ただ、明るいからといってやたらと早く働き始めるわけにもいかないために、街が活気づくのはもう少し経ってからのはずだが、 すでに、かなりの人間が通りを歩いていた。
時折、数人ごとに隊列を組んだ傭兵とおぼしき集団とすれ違った。
祐司は昨日と一変した感じの街の様子に次第に不安な気持ちをつのらせた。
宿に飛び込むと、いつも主人のいるカウンターには誰もおらず。食堂を兼ねたホールには数名の傭兵がいた。
傭兵達は食堂の一角に押し込まれた宿の従業員達の信者証明を点検したり何事かを聞いたりしていた。
「おい、ここの客か?」
隊長らしき男が祐司に近づいて聞いた。

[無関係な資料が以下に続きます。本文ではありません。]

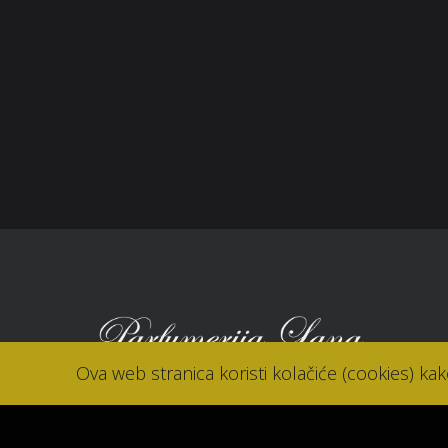
Zaštita potrošača
Sho
Reklamacije
Kori
Kolačići (cookies)
Nov
Kon
Ova web stranica koristi kolačiće (cookies) ka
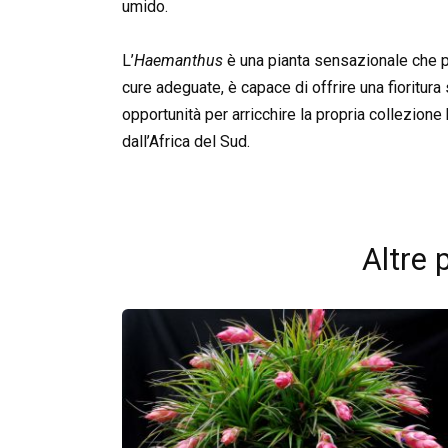
umido.
L’
Haemanthus
è una pianta sensazionale che po
cure adeguate, è capace di offrire una fioritura
opportunità per arricchire la propria collezion
dall’Africa del Sud.
Altre 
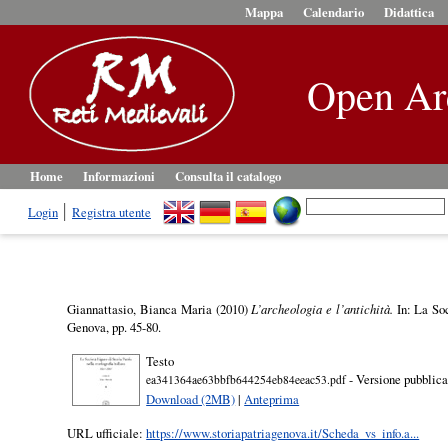
Mappa
Calendario
Didattica
Open Ar
Home
Informazioni
Consulta il catalogo
Login
Registra utente
Giannattasio, Bianca Maria
(2010)
L’archeologia e l’antichità.
In: La Soc
Genova, pp. 45-80.
Testo
- Versione pubblica
ea341364ae63bbfb644254eb84eeac53.pdf
Download (2MB)
|
Anteprima
URL ufficiale:
https://www.storiapatriagenova.it/Scheda_vs_info.a...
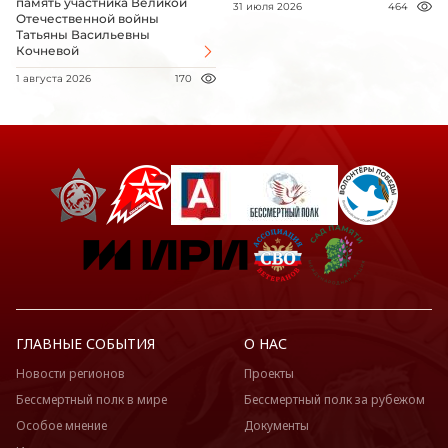
память участника Великой
31 июля 2026
464
Отечественной войны
Татьяны Васильевны
Кочневой
1 августа 2026
170
ГЛАВНЫЕ СОБЫТИЯ
О НАС
Новости регионов
Проекты
Бессмертный полк в мире
Бессмертный полк за рубежом
Особое мнение
Документы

祐司が気がつくと背後にも二名の傭兵がいつの間にか立っていた。
「はい、一願巡礼のジャギール・ユウジといいます。なにか騒ぎがあったのですか?」
祐司はできるだけ落ち着いて答えた。
「信者証明を見せろ」
「非シスネロス人だ。ご同行願おう」
祐司が取りだした信者証明を一目見るなり隊長は慇懃無礼な口調で言った。シスネロス市民はアハヌ神殿で信者証明を貰う。その証明書の色は青みがかった独特の物だった。証明書の中身を見るまでもなく祐司が非シスネロ人とわかる。
「おい、こいつには同行者がいるか」
隊長が食堂の隅に押し込まれた授業員に怒鳴った。従業員たちが押し黙っているので一人の傭兵が槍を突き出して威嚇した。
「パーヴォットという従者が同行しております。たいそう可愛がっているようです」
仲居の一人が震える声で言った。祐司は仲居が知っているのか知らないのかはわからないが、パーヴォットのことを女だと言わなかったことに安堵した。
「他の客は?それと宿のご主人は?」
祐司はさらに自分を落ち着かせて隊長に聞いた。
「すでに全員、市民防衛隊司令部に出頭してもらった。ここの宿の主人は昨日押し込み強盗に切られて人事不省だ」
祐司の問に隊長は事務的に答えた。
「押し込み強盗?」
祐司は反射的に聞いた。
「昨日の街中の騒ぎに乗じて逃走中だ。残念だが市街に逃亡した可能性が高い」
隊長はゆっくりと剣を抜いて祐司の方に向けた。
「まず、武器をこちらに渡せ。武器は一時こちらで保管する」
祐司は反射的に持っていた短槍で剣を防具するような構えをした。
「抵抗するな。抵抗すると先に市民防衛隊司令部へ出発した従者が痛い目にあうぞ。まあ、従者ごときのことは気にしないかな」
従業員達の真ん中にいた番頭が祐司に声をかけた。
「ユウジ様、武器を渡して下さい。あなたが幾ら強くても傭兵隊にはかないません。ここをしのいでも街中は傭兵や市民軍で溢れております。
お荷物は他のお客様の分といっしょにわたしが責任を持って皆様のお帰りまで保管しておきますからご安心ください」
祐司は短槍を床にそっと置き、刀を隊長に差し出した。短槍と刀は傭兵の一人がヒモで縛って小さな木の札をつけた。その行為から単に没収されるのではなく返却を考慮しているのだろうと祐司は思った。
祐司は捕縛こそされなかったが、傭兵に囲まれて宿から連行された。